It's the plot of countless movies: naive rookie teacher strives to make a difference, but struggles to reach her inner-city students. This is not how one would describe the typical experience of a Teach For America corps member in Baltimore, however. For one thing, these teachers don't just strive to make a difference, they actually do—and have been for 15 years.
Take Sarah Orao. In her first year of teaching 10th grade government at Paul Laurence Dunbar High School last year, her class had the highest pass rate in the school on the Maryland High School Assessment test (HSA). Of all the government-class students, 92 percent of those taught by Orao and fellow Teach For America corps member Cristina Duncan Evans passed the HSA.
Even more impressive than test scores, though, is the way Orao and her colleagues convert struggling students into enthusiastic learners.
"I teach government, which I love, because this class teaches you how to take control of your life," says Orao. She aims to make lessons as relevant and meaningful as possible to her students' lives. They particularly enjoy the judicial unit in which they study the O.J. Simpson trial. And this year, Barack Obama's presidential campaign has spurred lots of discussion.
Since 1992, Teach For America has placed more than 600 high-achieving college graduates in Baltimore City Public Schools, reaching some 50,000 students. Teachers who are accepted into the program undergo extensive training before they step into the classroom, receive ongoing support from Teach For America throughout their two-year commitment, and are paid $28,000 to $44,000 plus benefits by the school district. Some 90 percent of corps members concurrently work toward their masters in teaching at Johns Hopkins University.
"We think about our mission in two ways," says Omari Todd, executive director of Teach For America Baltimore. "In the short run, we recruit from our nation's top universities and ask our most promising future leaders to commit to teaching for two years in an urban or rural area. Within that [time], we know that people are going to gain this added experience that's going to help them go on and become advocates for public school education."

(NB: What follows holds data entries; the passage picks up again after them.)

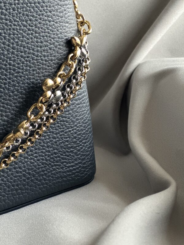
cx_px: 92
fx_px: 546
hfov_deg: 19.1
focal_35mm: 77
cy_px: 122
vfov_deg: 25.3
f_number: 2.8
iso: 500
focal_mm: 9
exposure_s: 1/24
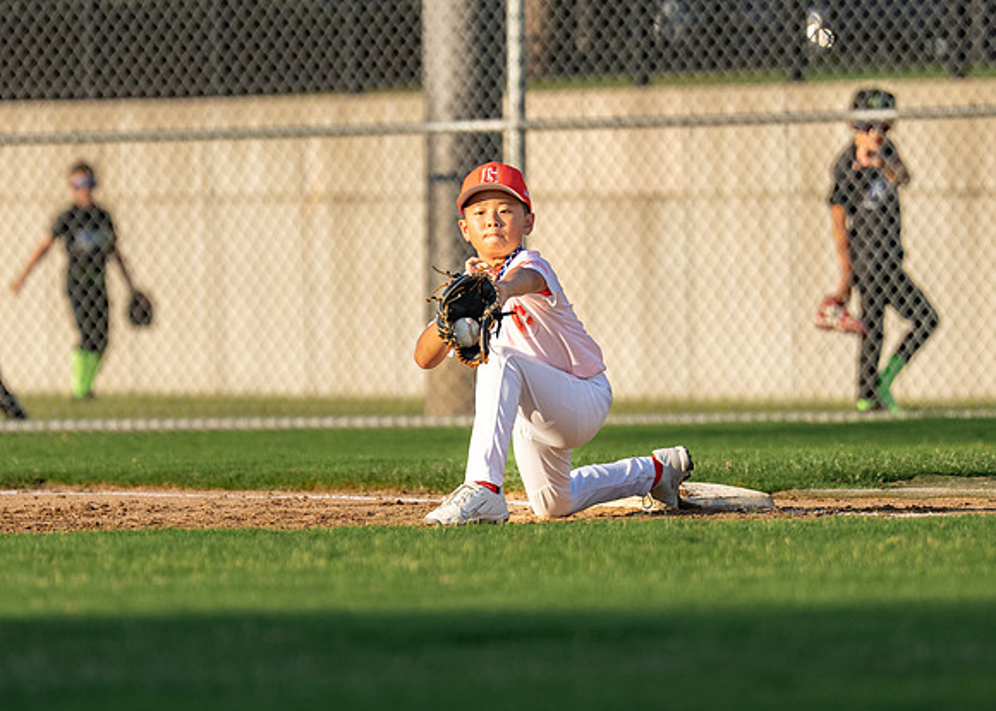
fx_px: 12788
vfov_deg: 3.2
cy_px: 337
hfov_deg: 4.5
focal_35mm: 452
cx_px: 459
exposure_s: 1/4000
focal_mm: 200
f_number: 2.8
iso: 500
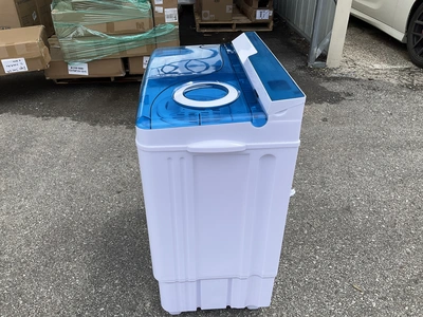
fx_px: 354
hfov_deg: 61.7
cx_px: 212
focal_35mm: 29
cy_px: 158
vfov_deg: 48.2
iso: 25
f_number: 1.8
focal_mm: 3
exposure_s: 1/1577
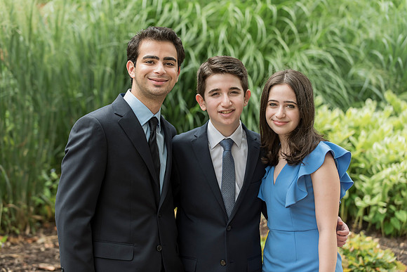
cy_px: 136
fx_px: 1153
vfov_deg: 13.4
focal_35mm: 102
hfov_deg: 20.0
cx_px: 204
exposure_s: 1/400
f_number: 3.5
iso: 400
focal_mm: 102
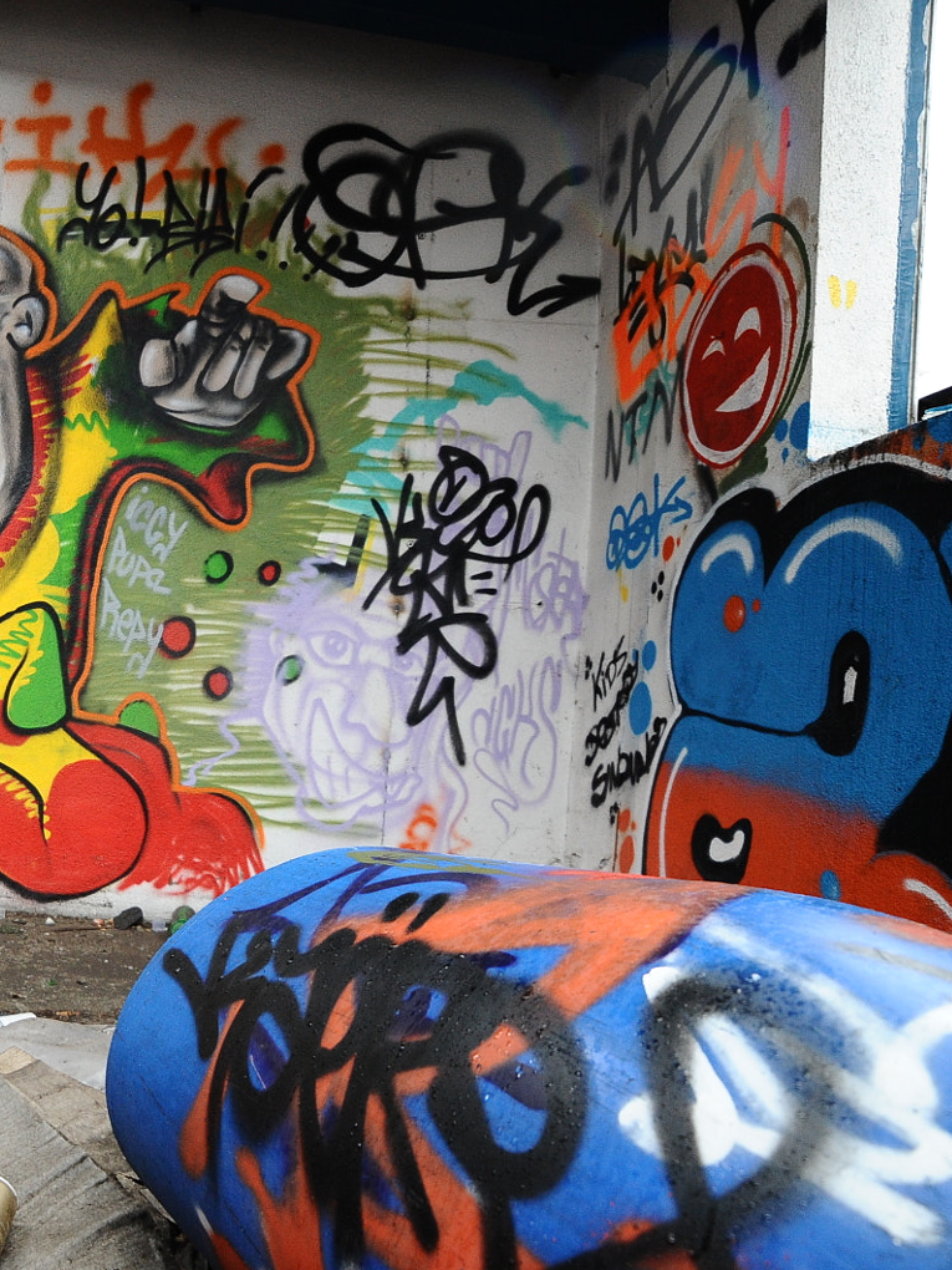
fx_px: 990
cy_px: 690
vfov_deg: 65.2
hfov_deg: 44.8
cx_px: 35
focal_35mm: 27
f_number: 3.5
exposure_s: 1/80
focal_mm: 14
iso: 1600
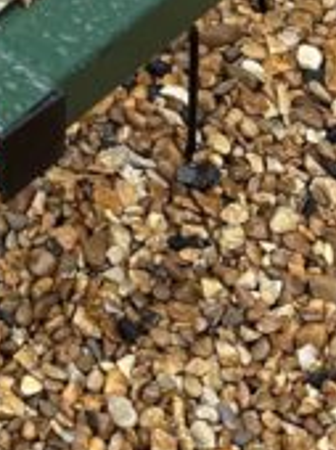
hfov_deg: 11.5
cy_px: -323
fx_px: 1466
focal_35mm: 113
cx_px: -384
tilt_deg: -26.7
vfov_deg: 15.4
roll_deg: +5.5
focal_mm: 6.86
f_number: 1.78
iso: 80
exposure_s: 1/1812
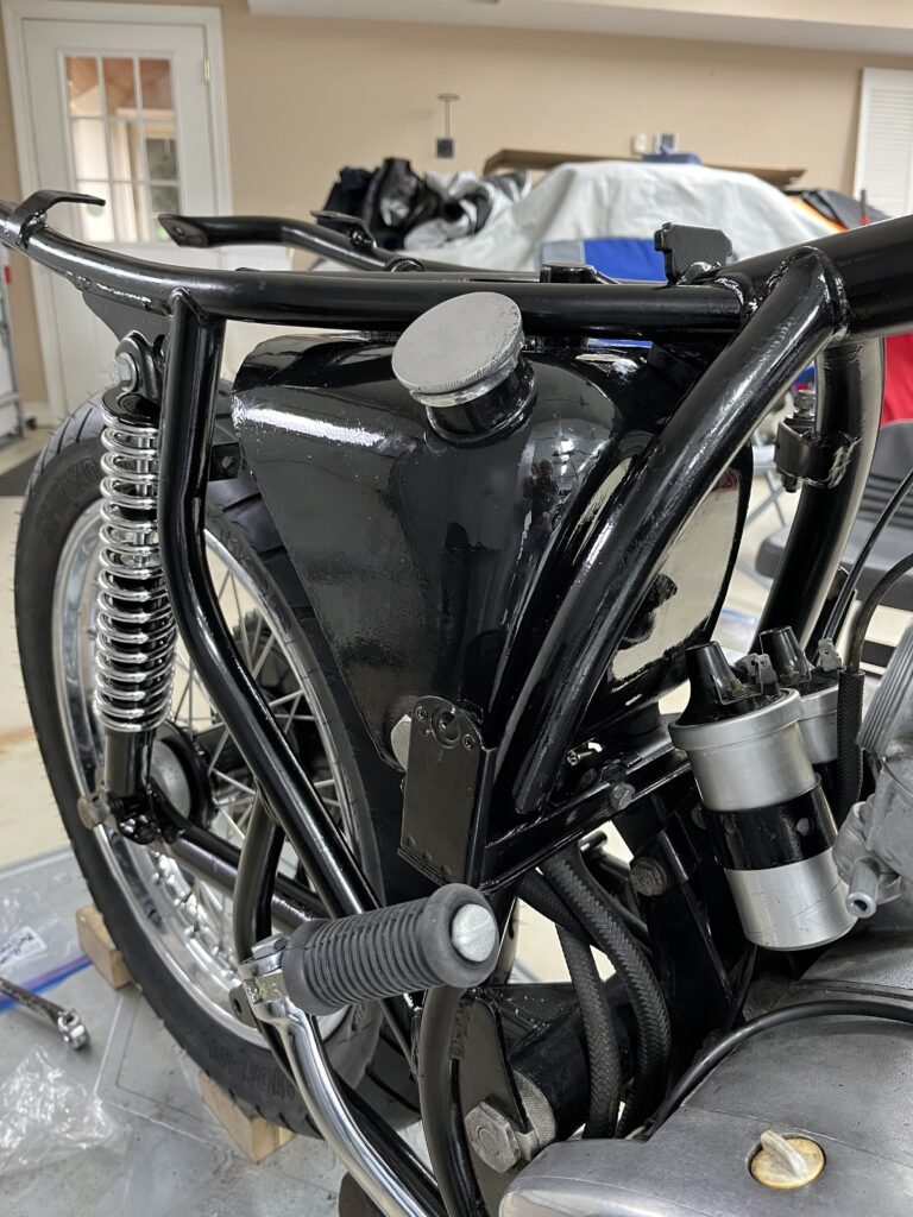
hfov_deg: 53.1
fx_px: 914
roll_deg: -0.1
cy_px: 608
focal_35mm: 26
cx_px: 456
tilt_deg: -19.1
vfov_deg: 67.3
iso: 200
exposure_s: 1/60
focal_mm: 5.1
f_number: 1.6
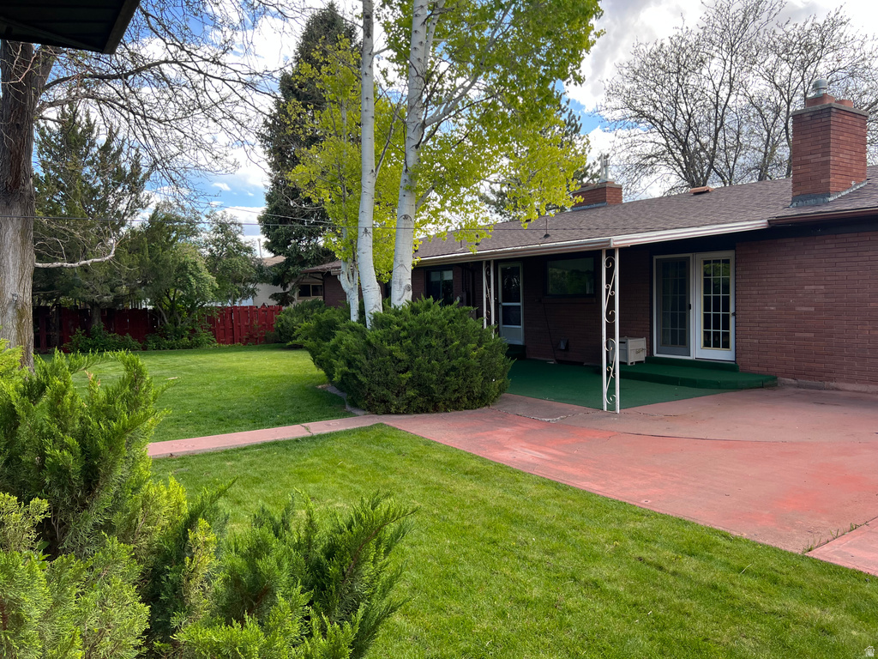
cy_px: 330
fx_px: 659
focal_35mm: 26
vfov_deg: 53.1
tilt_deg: -3.3
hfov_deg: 67.3
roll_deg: +1.3
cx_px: 439
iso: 50
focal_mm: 5.7
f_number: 1.5
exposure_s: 1/718
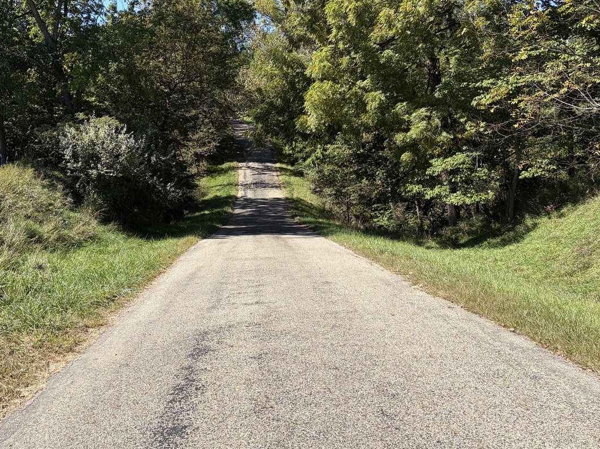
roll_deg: +0.4
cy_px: 187
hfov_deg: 52.3
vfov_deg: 40.6
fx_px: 607
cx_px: 245
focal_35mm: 35
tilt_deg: -6.5
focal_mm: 5.96
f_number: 1.6
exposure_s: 1/1901
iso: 50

Teach For America's local operation, which is focused entirely on Baltimore City schools, operates on about $2.9 million in annual revenues from the Baltimore City schools, the federal-state Americorps program, and from dozens of national and local companies, foundations, and individuals, including familiar names like M&T Bank, Wachovia, Bank of America, Northrop Grumman, SunTrust, PNC Bank, and the Travelers, as well as Baltimore-based firms Sylvan Laureate, Erickson Retirement Communities, Constellation Energy, T. Rowe Price, Legg Mason, Provident Bank, and Black & Decker. Also contributing to the cause are local foundations including the Weinberg Foundation, the Annie E. Casey Foundation, the Abell Foundation, and the Aaron and Lillie Straus Foundation.
Currently, 154 Teach For America corps members teach in Baltimore City, and nearly 300 alumni live and work in the area in other cities such as Washington, D.C. and Rochester, NY.
Jason Botel, executive director of KIPP Baltimore, which runs KIPP Ujima Village Academy in Park Heights, is one of them, as is the school's principal, Shayna Hammond. Botel launched the charter school in 2002, after a three-year stint at Booker T. Washington Middle School. "I founded my school with three other Teach For America alumni. At this time, about half our staff are alumni," he says. To Botel, it's not surprising, then, that KIPP Ujima is currently the highest performing public middle school in the city. "Teach For America deserves a ton of credit."
Orao echoes the opinion of many of her Teach For America colleagues when she says, "I feel like Baltimore has so much potential. I have a lot of hope. For my kids and for the city."